I am writing this post, at this very moment, instead of eating. Who knows? Maybe I will finish writing quickly and still have time to eat something before I have to dash off to teach voice lessons. Or maybe I will, as usual, finish with seconds to spare, and then run out the door late to arrive breathlessly at the door of my studio at the exact moment my lessons are to begin. This seems more likely. I suppose I could skip writing something some days (or get my act together and write something the night before), but I have been writing this blog for years now and I have never missed a day. I’m not going to give up a 4.5 year streak for a piece of toast. This is the second most noble reason for missing breakfast. It all goes downhill from here.
LAST MINUTE IDIOCY
Oftentimes I will finish my blog posts, get the children out the door, and go searching about for breakfast, and then suddenly realize that in the ten minutes I have left at home I am supposed to do eight other things. The dog needs to go out before I leave. I was supposed to start the dishwasher. I am not wearing pants yet. Thus begins the scramble that will consume my last few precious moments at home, and when I finally am ready to eat something, I am already late.
Oh man, there have been so many days when I think about eating something, but then I sit down to check one thing on Facebook, and when I look up again I have used up all of my breakfast time.

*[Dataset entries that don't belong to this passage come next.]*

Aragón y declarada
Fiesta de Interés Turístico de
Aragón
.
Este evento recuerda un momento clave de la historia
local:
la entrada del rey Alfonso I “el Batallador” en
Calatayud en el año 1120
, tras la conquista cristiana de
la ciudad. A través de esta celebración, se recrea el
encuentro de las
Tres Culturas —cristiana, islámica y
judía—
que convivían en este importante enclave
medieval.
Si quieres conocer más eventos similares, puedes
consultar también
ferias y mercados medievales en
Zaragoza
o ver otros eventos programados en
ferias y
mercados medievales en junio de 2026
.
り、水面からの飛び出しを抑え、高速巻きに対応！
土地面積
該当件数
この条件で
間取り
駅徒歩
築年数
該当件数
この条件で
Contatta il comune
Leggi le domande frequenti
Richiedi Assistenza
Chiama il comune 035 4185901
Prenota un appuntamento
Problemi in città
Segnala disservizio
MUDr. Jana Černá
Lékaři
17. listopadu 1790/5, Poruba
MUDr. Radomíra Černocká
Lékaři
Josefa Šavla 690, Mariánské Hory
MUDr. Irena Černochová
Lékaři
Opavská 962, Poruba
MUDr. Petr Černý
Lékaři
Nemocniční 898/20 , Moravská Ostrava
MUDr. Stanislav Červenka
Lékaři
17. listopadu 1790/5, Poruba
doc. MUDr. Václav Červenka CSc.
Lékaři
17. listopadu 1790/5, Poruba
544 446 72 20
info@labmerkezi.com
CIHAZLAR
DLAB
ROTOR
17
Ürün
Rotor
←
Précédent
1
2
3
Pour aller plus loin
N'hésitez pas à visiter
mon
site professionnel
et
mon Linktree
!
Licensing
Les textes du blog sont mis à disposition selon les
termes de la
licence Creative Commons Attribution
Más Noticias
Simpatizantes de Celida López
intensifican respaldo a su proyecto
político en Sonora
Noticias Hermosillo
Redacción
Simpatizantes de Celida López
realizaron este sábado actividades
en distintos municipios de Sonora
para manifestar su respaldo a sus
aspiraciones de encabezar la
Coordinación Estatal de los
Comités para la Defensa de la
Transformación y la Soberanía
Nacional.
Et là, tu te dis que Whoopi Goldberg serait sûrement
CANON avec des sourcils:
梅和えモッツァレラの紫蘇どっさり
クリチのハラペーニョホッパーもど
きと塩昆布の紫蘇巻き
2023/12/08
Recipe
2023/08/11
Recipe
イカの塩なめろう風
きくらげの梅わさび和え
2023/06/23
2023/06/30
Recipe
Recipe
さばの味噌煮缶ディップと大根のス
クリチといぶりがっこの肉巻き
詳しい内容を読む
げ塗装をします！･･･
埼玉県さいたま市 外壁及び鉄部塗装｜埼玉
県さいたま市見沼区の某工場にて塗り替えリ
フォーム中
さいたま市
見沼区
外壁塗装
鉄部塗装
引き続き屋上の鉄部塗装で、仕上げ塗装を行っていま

There are so many things to like! And it’s not just Facebook, really. It’s the whole dang internet. Just click this one article. But that article links to another article. And another. And another. Suddenly it is lunch time and I have missed the morning altogether. So much for breakfast.
BRAIN PROBLEM SITUATION
And sometimes I just forget. I will be off doing something important somewhere awesome with someone cool, and then my stomach will start barking at me. Why am I so hungry? I will think to myself. Didn’t I eat breakfast? Oh…wait…yeah, no. I didn’t. I forgot to. This may be because I am never hungry when I wake up. I mean, ever. I can probably count on my fingers the number of times in my life when I have woken up and desired any sort of food. It takes me at least an hour or two to get any sort of appetite, and by then I have most likely moved on to doing something else. *sigh* Stupid brain. Stupid body.
Luckily, today I seem to be finished writing. The children are off to school. The dog has been out. I am wearing clothes. I think I will post this and go eat something immediately. I’ve been up for almost 3 hours now, and it’s time to start the day.